A first exon termination checkpoint preferentially suppresses extragenic transcription

  • Nat Struct Mol Biol. 2021 Apr;28(4):337-346. doi: 10.1038/s41594-021-00572-y.
Liv M I Austenaa  #  1 Viviana Piccolo  #  2 Marta Russo  #  2 Elena Prosperini  2 Sara Polletti  2 Danilo Polizzese  2 Serena Ghisletti  2 Iros Barozzi  3 Giuseppe R Diaferia  2 Gioacchino Natoli  4  5
Affiliations
  • 1. European Institute of Oncology (IEO) IRCCS, Milan, Italy. [email protected].
  • 2. European Institute of Oncology (IEO) IRCCS, Milan, Italy.
  • 3. Department of Surgery and Cancer, Imperial College London, London, UK.
  • 4. European Institute of Oncology (IEO) IRCCS, Milan, Italy. [email protected].
  • 5. Humanitas University (Hunimed), Milan, Italy. [email protected].

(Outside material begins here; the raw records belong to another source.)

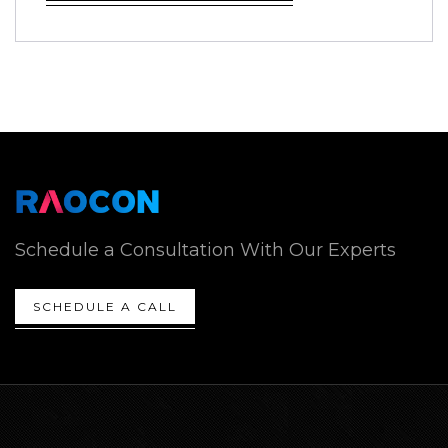
Schedule a Consultation With Our Experts
SCHEDULE A CALL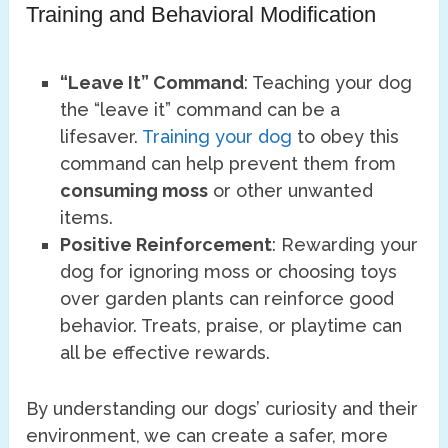
Training and Behavioral Modification
“Leave It” Command
: Teaching your dog
the “leave it” command can be a
lifesaver.
Training your dog
to obey this
command can help prevent them from
consuming moss
or other unwanted
items.
Positive Reinforcement
: Rewarding your
dog for ignoring moss or choosing toys
over garden plants can reinforce good
behavior. Treats, praise, or playtime can
all be effective rewards.
By understanding our dogs’ curiosity and their
environment, we can create a safer, more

  • # Contributed equally.
Abstract

Interactions between the splicing machinery and RNA polymerase II increase protein-coding gene transcription. Similarly, exons and splicing signals of enhancer-generated long noncoding RNAs (elncRNAs) augment enhancer activity. However, elncRNAs are inefficiently spliced, suggesting that, compared with protein-coding genes, they contain qualitatively different exons with a limited ability to drive splicing. We show here that the inefficiently spliced first exons of elncRNAs as well as promoter-antisense long noncoding RNAs (pa-lncRNAs) in human and mouse cells trigger a transcription termination checkpoint that requires WDR82, an RNA polymerase II-binding protein, and its RNA-binding partner of previously unknown function, ZC3H4. We propose that the first exons of elncRNAs and pa-lncRNAs are an intrinsic component of a regulatory mechanism that, on the one hand, maximizes the activity of these cis-regulatory elements by recruiting the splicing machinery and, on the Other, contains elements that suppress pervasive extragenic transcription.